[Data drawn from a collection]
####

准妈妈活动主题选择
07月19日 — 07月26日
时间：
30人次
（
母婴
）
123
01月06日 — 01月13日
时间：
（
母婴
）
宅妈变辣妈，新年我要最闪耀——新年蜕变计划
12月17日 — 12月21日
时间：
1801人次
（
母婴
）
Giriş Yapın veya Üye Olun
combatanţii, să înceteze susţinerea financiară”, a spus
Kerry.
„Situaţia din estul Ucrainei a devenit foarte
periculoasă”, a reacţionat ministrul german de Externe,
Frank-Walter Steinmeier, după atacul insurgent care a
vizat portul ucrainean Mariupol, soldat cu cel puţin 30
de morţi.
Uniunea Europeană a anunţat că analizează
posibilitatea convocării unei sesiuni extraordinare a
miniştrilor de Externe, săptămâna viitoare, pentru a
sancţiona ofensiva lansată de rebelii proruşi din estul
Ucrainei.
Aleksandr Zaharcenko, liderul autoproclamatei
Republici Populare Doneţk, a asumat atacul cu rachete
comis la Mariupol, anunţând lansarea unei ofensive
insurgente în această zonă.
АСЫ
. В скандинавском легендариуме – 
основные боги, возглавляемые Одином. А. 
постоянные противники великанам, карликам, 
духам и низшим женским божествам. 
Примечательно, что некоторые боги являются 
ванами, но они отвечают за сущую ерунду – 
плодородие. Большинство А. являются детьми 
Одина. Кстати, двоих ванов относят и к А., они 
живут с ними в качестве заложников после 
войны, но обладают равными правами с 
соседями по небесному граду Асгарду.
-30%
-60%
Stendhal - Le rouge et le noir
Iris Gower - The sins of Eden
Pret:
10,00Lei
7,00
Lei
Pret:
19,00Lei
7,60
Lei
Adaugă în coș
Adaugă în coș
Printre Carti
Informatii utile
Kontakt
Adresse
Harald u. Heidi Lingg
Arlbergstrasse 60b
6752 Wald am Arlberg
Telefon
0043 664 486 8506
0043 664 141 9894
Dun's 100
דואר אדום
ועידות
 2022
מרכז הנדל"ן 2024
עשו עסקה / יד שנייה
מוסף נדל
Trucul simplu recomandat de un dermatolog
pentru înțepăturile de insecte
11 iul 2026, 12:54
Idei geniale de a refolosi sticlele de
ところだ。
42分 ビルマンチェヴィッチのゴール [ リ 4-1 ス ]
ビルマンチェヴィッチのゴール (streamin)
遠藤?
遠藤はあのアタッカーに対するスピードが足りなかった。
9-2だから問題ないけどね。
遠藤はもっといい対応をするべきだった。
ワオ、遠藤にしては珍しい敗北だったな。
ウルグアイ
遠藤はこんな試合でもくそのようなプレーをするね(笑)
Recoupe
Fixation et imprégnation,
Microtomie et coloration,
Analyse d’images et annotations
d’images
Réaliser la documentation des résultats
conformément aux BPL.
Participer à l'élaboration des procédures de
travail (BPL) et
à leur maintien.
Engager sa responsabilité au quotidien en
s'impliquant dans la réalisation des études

####

■ **TASK STATEMENT**
Could you set down all of the lines above again, character for character and in the same order?

■ **EXERCISE RESULT**
准妈妈活动主题选择
07月19日 — 07月26日
时间：
30人次
（
母婴
）
123
01月06日 — 01月13日
时间：
（
母婴
）
宅妈变辣妈，新年我要最闪耀——新年蜕变计划
12月17日 — 12月21日
时间：
1801人次
（
母婴
）
Giriş Yapın veya Üye Olun
combatanţii, să înceteze susţinerea financiară”, a spus
Kerry.
„Situaţia din estul Ucrainei a devenit foarte
periculoasă”, a reacţionat ministrul german de Externe,
Frank-Walter Steinmeier, după atacul insurgent care a
vizat portul ucrainean Mariupol, soldat cu cel puţin 30
de morţi.
Uniunea Europeană a anunţat că analizează
posibilitatea convocării unei sesiuni extraordinare a
miniştrilor de Externe, săptămâna viitoare, pentru a
sancţiona ofensiva lansată de rebelii proruşi din estul
Ucrainei.
Aleksandr Zaharcenko, liderul autoproclamatei
Republici Populare Doneţk, a asumat atacul cu rachete
comis la Mariupol, anunţând lansarea unei ofensive
insurgente în această zonă.
АСЫ
. В скандинавском легендариуме – 
основные боги, возглавляемые Одином. А. 
постоянные противники великанам, карликам, 
духам и низшим женским божествам. 
Примечательно, что некоторые боги являются 
ванами, но они отвечают за сущую ерунду – 
плодородие. Большинство А. являются детьми 
Одина. Кстати, двоих ванов относят и к А., они 
живут с ними в качестве заложников после 
войны, но обладают равными правами с 
соседями по небесному граду Асгарду.
-30%
-60%
Stendhal - Le rouge et le noir
Iris Gower - The sins of Eden
Pret:
10,00Lei
7,00
Lei
Pret:
19,00Lei
7,60
Lei
Adaugă în coș
Adaugă în coș
Printre Carti
Informatii utile
Kontakt
Adresse
Harald u. Heidi Lingg
Arlbergstrasse 60b
6752 Wald am Arlberg
Telefon
0043 664 486 8506
0043 664 141 9894
Dun's 100
דואר אדום
ועידות
 2022
מרכז הנדל"ן 2024
עשו עסקה / יד שנייה
מוסף נדל
Trucul simplu recomandat de un dermatolog
pentru înțepăturile de insecte
11 iul 2026, 12:54
Idei geniale de a refolosi sticlele de
ところだ。
42分 ビルマンチェヴィッチのゴール [ リ 4-1 ス ]
ビルマンチェヴィッチのゴール (streamin)
遠藤?
遠藤はあのアタッカーに対するスピードが足りなかった。
9-2だから問題ないけどね。
遠藤はもっといい対応をするべきだった。
ワオ、遠藤にしては珍しい敗北だったな。
ウルグアイ
遠藤はこんな試合でもくそのようなプレーをするね(笑)
Recoupe
Fixation et imprégnation,
Microtomie et coloration,
Analyse d’images et annotations
d’images
Réaliser la documentation des résultats
conformément aux BPL.
Participer à l'élaboration des procédures de
travail (BPL) et
à leur maintien.
Engager sa responsabilité au quotidien en
s'impliquant dans la réalisation des études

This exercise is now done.